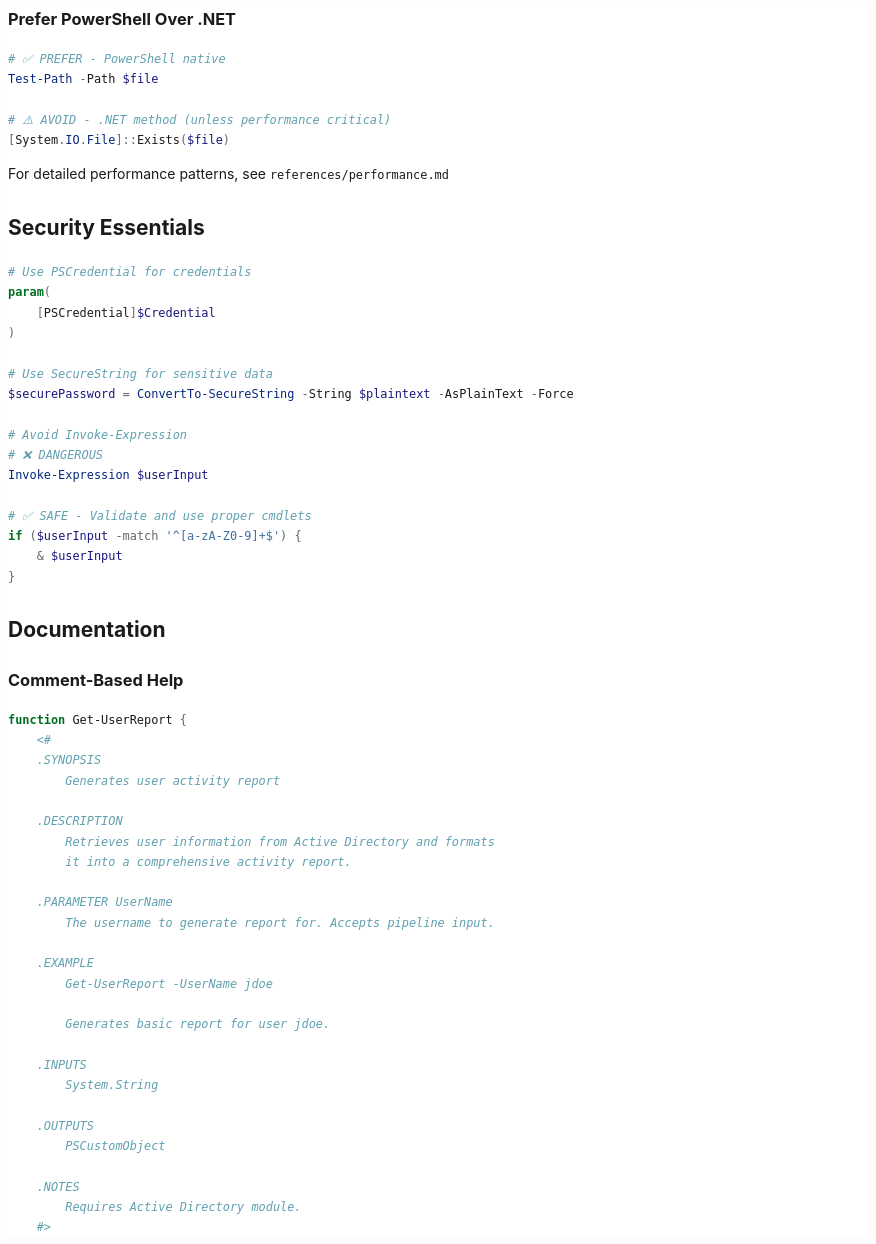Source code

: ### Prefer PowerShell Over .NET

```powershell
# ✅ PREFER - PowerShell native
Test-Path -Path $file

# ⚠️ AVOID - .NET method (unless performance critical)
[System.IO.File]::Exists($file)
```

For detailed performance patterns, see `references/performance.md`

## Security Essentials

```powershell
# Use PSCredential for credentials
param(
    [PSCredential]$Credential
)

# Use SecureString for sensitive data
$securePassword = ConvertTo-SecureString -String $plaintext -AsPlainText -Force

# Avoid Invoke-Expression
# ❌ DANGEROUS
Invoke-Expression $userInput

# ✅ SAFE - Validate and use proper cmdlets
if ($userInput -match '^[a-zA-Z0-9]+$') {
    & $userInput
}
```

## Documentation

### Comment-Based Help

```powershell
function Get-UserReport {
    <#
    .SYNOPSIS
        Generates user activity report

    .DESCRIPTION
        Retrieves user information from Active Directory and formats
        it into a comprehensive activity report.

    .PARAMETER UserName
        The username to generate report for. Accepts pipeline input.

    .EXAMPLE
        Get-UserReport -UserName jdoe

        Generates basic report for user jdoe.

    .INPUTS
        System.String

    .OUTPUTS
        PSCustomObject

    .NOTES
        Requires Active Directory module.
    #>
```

==

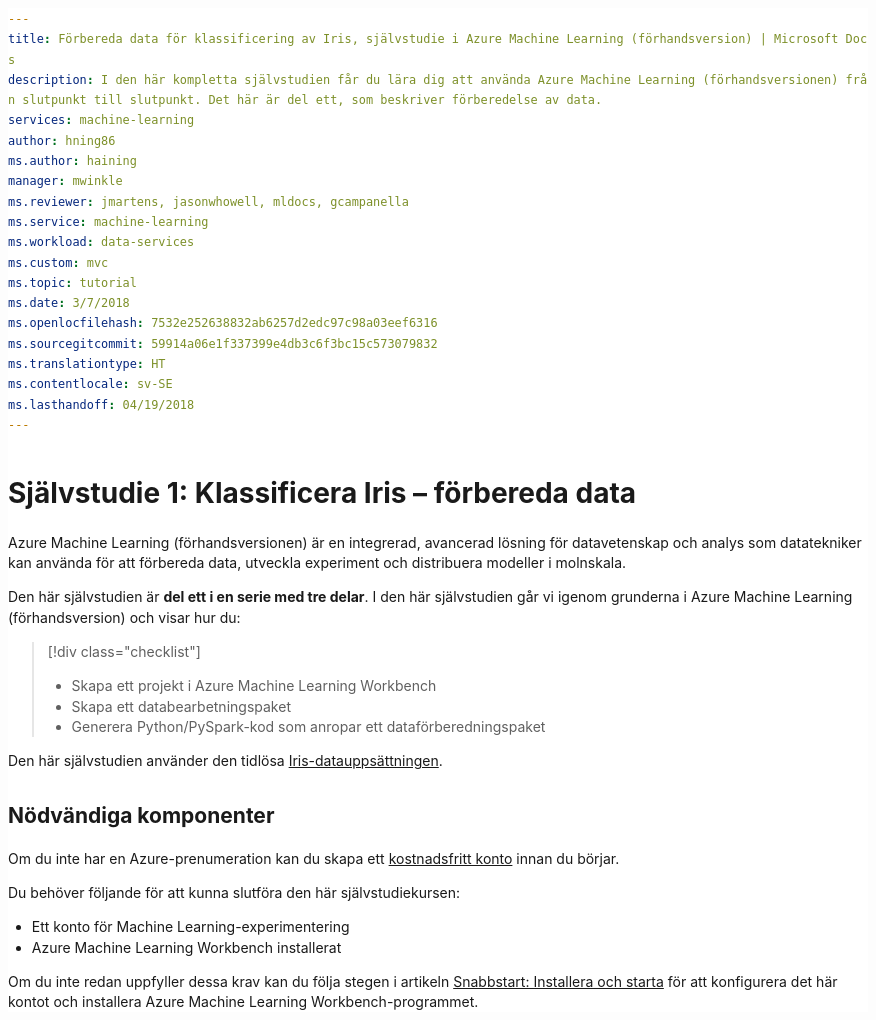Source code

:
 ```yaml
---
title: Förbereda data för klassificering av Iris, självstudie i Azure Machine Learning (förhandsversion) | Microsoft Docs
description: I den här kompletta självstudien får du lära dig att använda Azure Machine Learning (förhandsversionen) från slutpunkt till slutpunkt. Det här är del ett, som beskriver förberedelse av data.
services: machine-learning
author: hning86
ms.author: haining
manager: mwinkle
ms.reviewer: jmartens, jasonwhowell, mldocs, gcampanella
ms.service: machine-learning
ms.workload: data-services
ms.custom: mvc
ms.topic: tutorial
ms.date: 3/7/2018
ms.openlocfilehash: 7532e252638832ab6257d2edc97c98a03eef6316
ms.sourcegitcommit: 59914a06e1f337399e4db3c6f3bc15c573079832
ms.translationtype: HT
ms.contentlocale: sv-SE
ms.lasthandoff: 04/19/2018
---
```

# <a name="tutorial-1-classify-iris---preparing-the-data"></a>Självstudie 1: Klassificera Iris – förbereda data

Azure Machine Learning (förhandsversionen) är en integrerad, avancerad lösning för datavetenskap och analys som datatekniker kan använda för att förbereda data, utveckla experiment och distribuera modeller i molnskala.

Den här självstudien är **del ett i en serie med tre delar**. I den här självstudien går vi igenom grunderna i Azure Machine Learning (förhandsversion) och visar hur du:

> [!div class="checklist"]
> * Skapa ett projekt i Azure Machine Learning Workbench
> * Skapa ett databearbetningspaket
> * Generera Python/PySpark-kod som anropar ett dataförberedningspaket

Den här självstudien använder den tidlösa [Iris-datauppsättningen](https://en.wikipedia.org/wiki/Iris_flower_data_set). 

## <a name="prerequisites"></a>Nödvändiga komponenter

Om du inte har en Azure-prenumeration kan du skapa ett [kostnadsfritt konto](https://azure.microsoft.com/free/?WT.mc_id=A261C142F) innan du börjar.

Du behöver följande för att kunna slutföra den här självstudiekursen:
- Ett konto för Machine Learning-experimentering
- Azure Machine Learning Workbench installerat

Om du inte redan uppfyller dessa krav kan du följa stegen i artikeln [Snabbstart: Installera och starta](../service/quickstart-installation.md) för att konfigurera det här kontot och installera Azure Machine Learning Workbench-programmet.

--- About this exercise ---
Read the listing. Copy each line that has the word "activity" in it.

--- Output below ---
        Generates user activity report
        it into a comprehensive activity report.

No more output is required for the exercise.